(Data shown Opens)

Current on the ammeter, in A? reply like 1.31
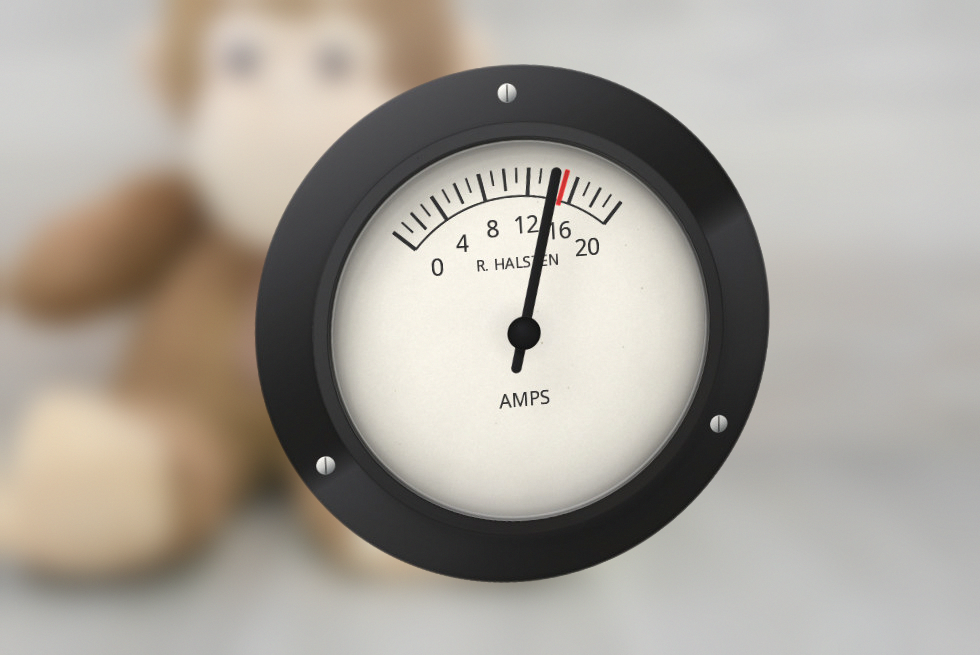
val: 14
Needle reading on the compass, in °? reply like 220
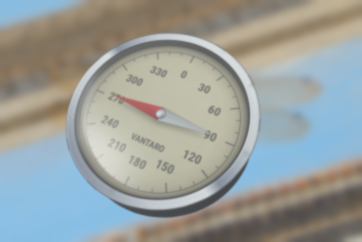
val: 270
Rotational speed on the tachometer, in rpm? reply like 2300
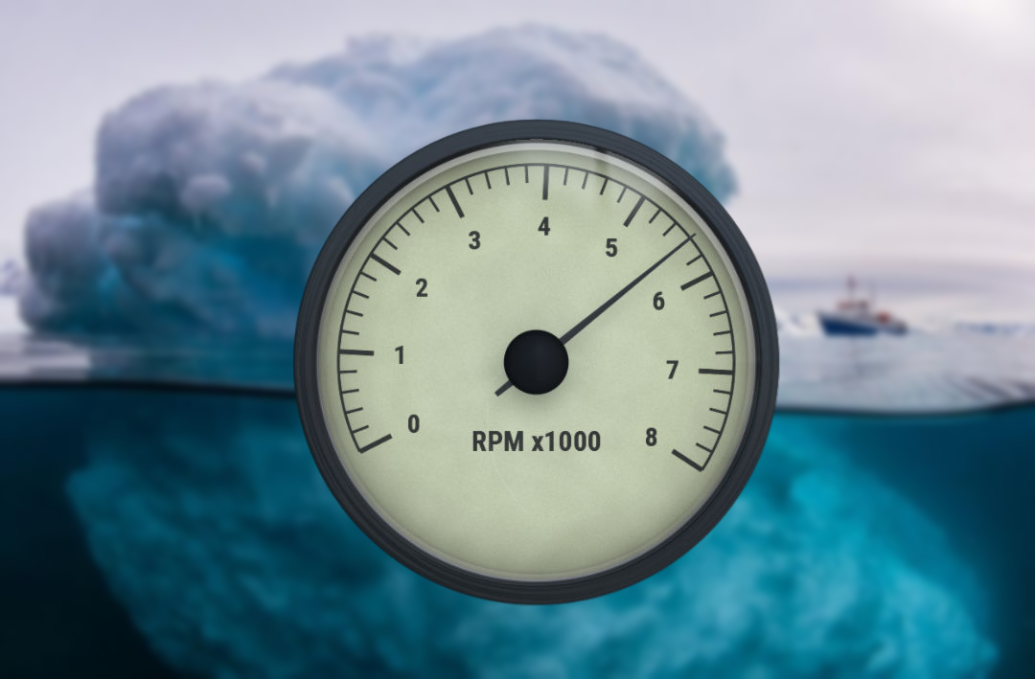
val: 5600
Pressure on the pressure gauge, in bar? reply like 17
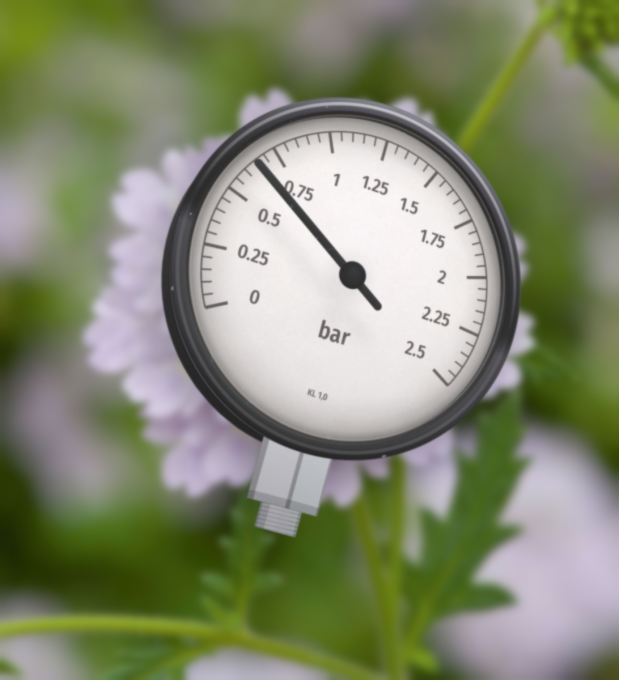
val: 0.65
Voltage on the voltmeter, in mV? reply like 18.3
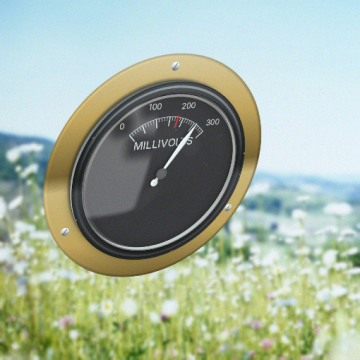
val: 250
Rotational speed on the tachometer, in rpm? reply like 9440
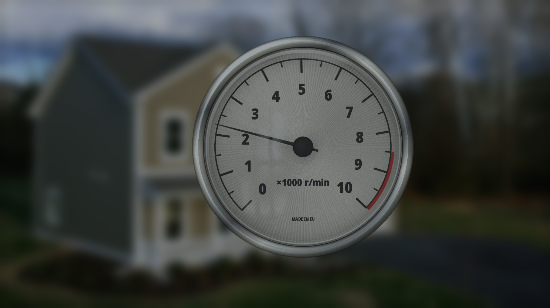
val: 2250
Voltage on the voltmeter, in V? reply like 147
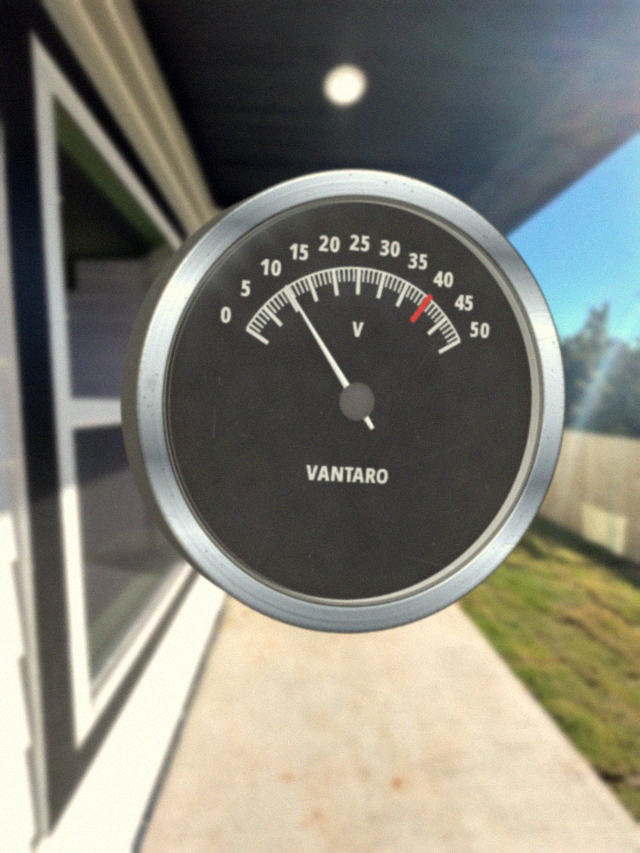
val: 10
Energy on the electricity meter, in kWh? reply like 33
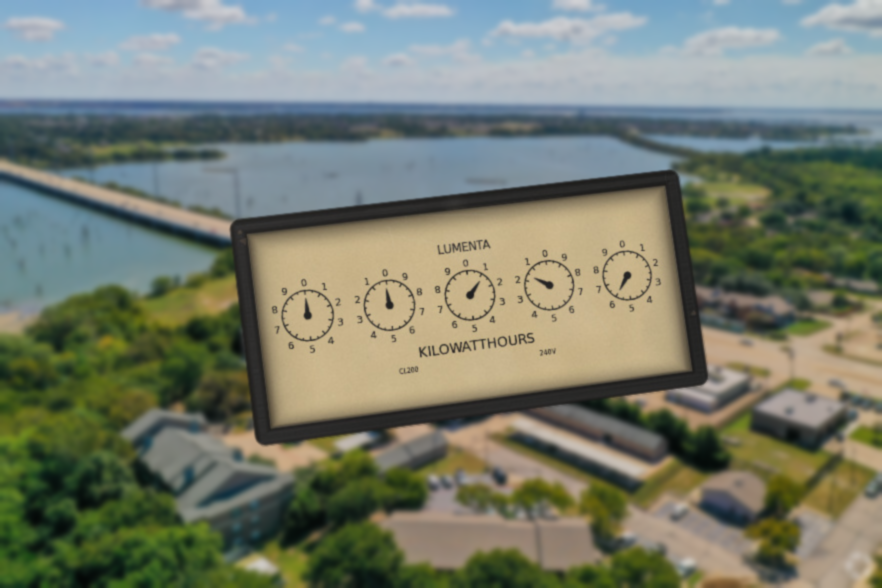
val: 116
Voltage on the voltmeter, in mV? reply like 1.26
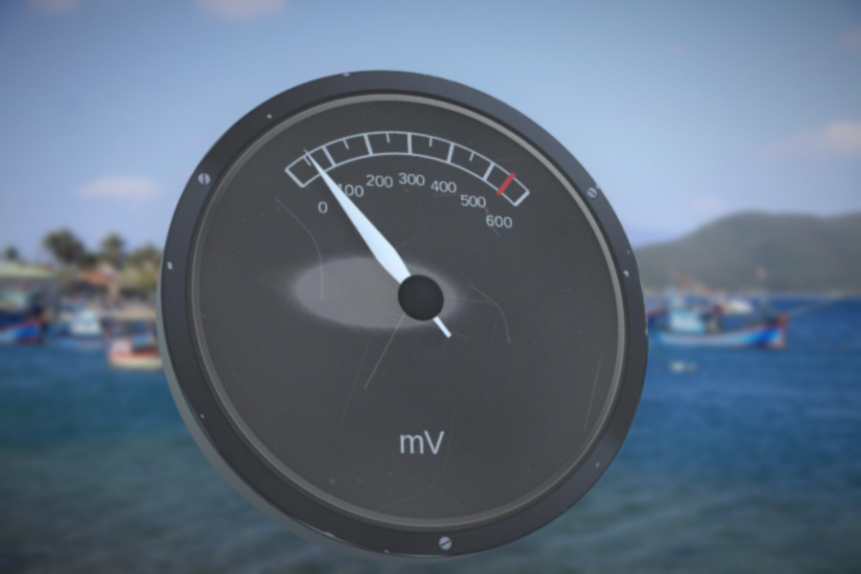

(Data shown Closes)

[Requirement] Copy the data word for word, from the line containing "Rotational speed on the tachometer, in rpm? reply like 9440" through the end of the data, both ends included, and leave out the pictures.

[Response below]
Rotational speed on the tachometer, in rpm? reply like 9440
val: 2250
Voltage on the voltmeter, in V? reply like 147
val: 10
Energy on the electricity meter, in kWh? reply like 33
val: 116
Voltage on the voltmeter, in mV? reply like 1.26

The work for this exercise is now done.